#### WHAT YOU NEED TO DO
Please report how many lines in the records below contain "chứa". Reply with the number alone.

#### DATA EXTRACTS
..............................
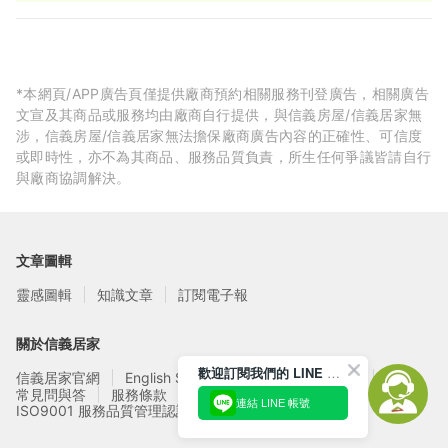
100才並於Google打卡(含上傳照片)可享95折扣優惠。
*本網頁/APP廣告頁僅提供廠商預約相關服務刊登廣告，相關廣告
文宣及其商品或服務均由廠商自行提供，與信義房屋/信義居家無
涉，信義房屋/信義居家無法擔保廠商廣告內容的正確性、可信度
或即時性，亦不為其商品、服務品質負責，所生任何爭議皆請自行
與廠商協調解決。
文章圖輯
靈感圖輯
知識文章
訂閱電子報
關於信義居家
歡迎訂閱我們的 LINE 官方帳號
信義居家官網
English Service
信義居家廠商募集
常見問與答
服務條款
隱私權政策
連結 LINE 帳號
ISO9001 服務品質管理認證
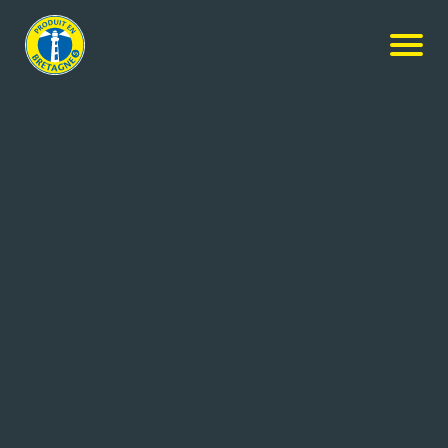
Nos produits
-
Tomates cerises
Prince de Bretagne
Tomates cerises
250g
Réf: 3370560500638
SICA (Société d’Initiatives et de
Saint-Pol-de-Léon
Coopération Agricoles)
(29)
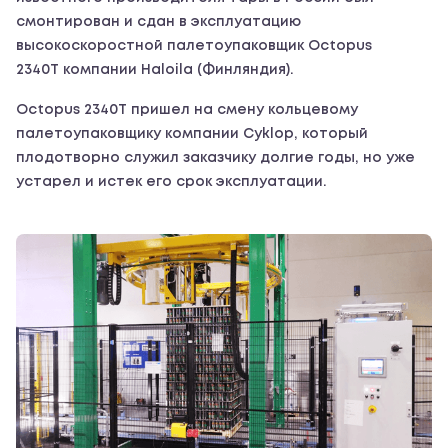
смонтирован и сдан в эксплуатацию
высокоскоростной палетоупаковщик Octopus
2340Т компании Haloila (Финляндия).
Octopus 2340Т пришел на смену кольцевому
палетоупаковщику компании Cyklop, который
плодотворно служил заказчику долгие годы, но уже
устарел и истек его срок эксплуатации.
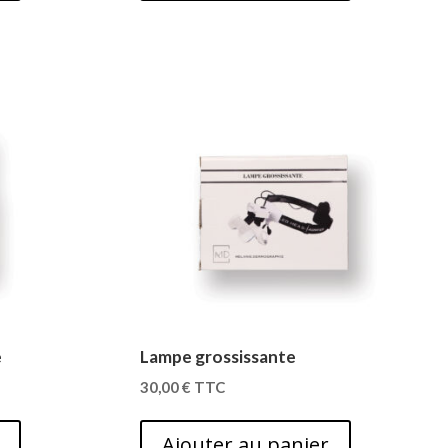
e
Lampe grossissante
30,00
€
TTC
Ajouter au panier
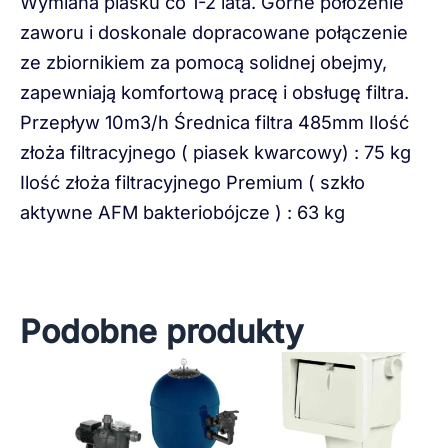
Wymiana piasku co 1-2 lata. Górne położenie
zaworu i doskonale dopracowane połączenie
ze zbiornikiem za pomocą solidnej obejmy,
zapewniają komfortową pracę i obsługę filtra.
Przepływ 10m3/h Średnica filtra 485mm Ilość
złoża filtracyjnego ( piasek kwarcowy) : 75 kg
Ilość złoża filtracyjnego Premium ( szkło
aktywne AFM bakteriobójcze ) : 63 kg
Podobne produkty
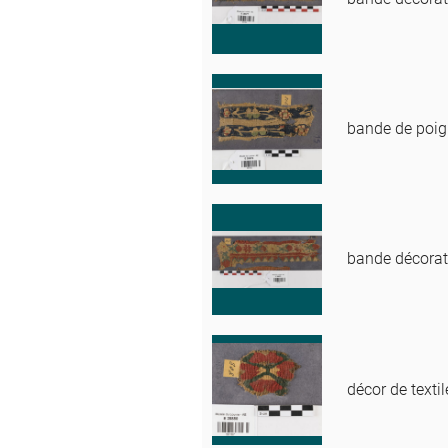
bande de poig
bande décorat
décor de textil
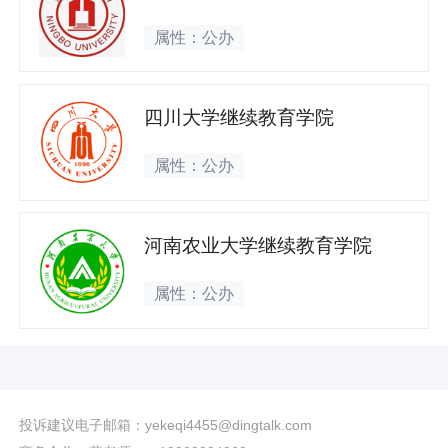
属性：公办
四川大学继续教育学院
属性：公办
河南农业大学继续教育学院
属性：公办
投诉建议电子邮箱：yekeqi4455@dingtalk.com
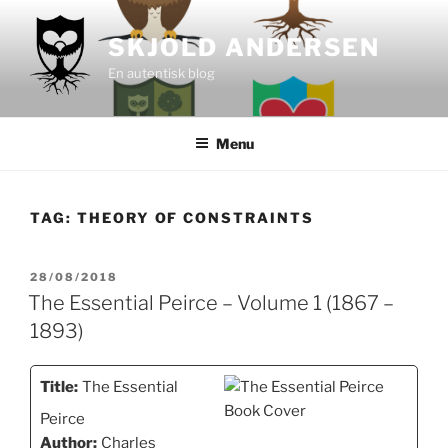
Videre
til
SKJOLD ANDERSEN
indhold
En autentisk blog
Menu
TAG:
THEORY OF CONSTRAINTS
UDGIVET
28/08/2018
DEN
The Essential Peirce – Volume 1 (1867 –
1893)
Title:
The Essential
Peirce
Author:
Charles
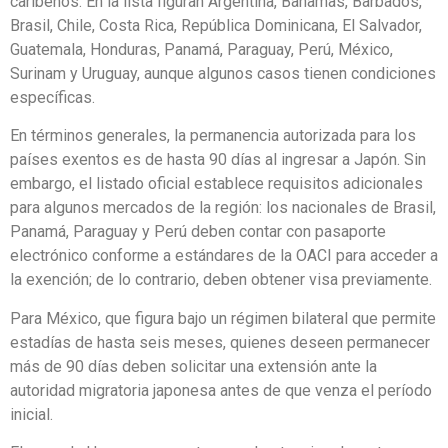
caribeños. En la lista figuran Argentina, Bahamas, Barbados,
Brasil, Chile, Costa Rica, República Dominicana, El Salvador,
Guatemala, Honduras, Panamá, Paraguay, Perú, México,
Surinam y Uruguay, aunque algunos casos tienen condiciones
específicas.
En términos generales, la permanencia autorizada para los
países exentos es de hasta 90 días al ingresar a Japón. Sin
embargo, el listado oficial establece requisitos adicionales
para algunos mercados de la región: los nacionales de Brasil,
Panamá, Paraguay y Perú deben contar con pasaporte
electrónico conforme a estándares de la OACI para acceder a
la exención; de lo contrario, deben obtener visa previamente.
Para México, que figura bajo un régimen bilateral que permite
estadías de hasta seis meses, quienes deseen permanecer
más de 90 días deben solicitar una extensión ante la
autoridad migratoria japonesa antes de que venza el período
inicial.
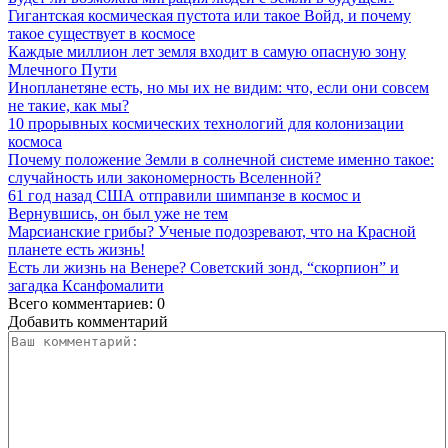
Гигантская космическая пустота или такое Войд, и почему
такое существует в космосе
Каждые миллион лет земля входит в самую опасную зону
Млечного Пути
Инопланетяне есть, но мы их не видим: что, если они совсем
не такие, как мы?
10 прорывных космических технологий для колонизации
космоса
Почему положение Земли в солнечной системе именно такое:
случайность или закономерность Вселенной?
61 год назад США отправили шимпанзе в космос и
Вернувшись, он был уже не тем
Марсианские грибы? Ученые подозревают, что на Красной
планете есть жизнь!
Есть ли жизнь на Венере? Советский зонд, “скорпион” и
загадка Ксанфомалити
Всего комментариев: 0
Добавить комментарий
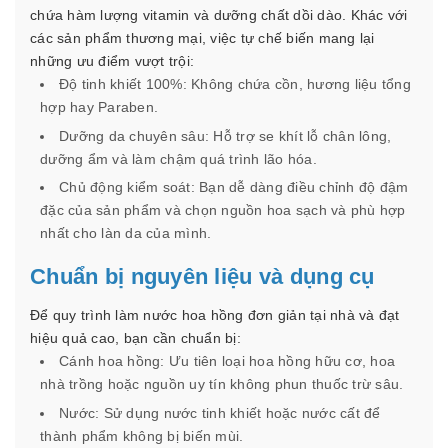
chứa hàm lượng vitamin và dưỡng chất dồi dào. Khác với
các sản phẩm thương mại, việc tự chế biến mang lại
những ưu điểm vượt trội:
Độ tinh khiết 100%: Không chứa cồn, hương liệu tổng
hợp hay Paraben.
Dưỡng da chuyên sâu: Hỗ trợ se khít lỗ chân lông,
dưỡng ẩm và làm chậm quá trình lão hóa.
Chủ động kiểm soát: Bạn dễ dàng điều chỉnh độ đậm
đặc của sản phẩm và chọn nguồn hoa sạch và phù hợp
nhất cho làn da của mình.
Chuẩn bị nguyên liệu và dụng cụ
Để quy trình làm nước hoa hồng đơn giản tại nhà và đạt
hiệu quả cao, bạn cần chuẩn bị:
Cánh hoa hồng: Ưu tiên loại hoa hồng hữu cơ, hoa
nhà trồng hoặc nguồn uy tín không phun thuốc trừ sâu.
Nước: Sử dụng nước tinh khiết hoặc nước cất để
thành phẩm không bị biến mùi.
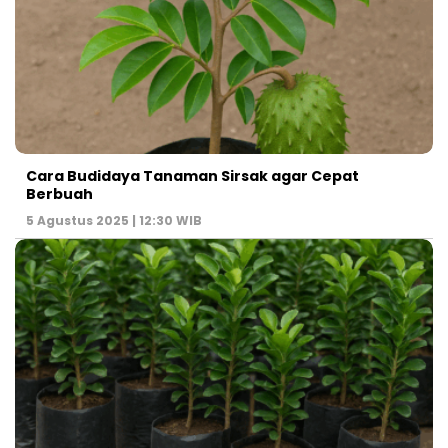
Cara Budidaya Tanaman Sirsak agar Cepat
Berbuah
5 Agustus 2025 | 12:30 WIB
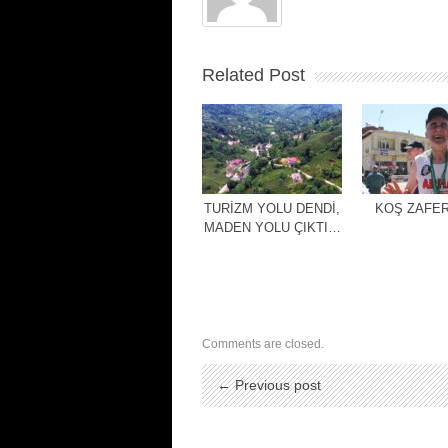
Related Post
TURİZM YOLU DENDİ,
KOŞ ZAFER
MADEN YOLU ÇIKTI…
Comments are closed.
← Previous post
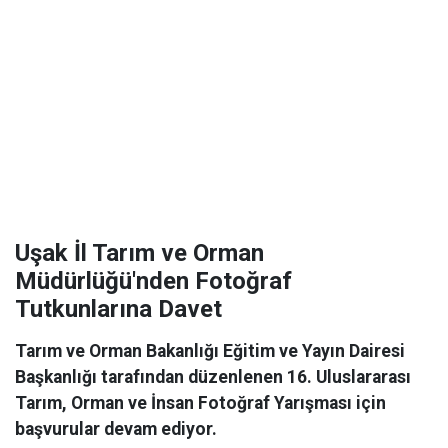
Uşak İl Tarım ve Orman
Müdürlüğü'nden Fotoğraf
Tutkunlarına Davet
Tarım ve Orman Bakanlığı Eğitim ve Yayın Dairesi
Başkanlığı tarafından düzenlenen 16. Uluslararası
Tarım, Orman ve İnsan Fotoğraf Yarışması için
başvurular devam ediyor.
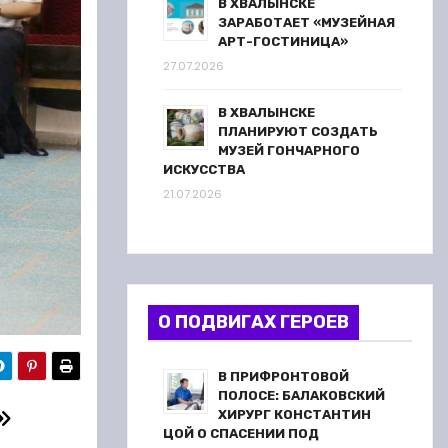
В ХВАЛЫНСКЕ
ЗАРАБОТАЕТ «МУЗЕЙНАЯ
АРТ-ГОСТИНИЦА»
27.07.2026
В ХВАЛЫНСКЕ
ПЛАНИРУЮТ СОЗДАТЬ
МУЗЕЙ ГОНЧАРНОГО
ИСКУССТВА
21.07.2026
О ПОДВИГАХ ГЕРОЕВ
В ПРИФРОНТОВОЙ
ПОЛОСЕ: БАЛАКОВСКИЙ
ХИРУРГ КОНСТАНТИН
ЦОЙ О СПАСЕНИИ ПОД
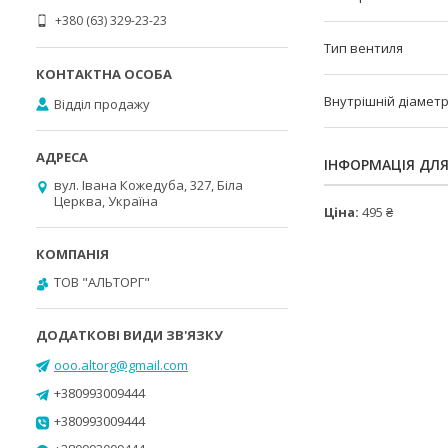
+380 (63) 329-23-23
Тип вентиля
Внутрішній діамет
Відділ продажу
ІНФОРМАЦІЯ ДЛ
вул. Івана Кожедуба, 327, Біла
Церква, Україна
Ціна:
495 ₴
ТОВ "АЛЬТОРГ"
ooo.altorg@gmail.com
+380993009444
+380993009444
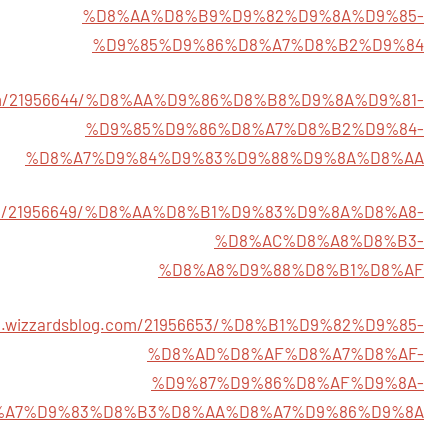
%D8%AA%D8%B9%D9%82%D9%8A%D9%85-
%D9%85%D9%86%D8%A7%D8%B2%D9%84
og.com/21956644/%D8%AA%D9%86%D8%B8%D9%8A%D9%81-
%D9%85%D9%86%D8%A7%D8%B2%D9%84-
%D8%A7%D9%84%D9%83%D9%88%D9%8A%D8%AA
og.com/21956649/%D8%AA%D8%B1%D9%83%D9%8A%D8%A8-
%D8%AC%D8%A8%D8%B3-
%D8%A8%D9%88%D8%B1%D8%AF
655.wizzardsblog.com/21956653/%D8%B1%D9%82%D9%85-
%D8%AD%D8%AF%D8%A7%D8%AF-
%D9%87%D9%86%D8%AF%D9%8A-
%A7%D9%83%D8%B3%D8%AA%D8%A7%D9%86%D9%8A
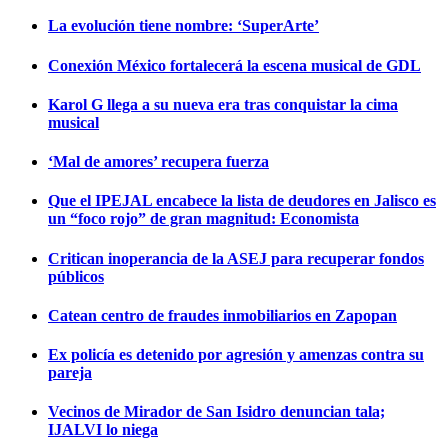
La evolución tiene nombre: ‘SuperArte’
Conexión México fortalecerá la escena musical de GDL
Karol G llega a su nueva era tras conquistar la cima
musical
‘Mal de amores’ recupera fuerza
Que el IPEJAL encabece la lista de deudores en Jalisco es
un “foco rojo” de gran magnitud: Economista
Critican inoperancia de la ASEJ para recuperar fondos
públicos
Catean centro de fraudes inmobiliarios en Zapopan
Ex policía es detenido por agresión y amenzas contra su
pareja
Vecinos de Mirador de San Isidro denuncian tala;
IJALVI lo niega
..............................
#### THE COMPLETED TASK
2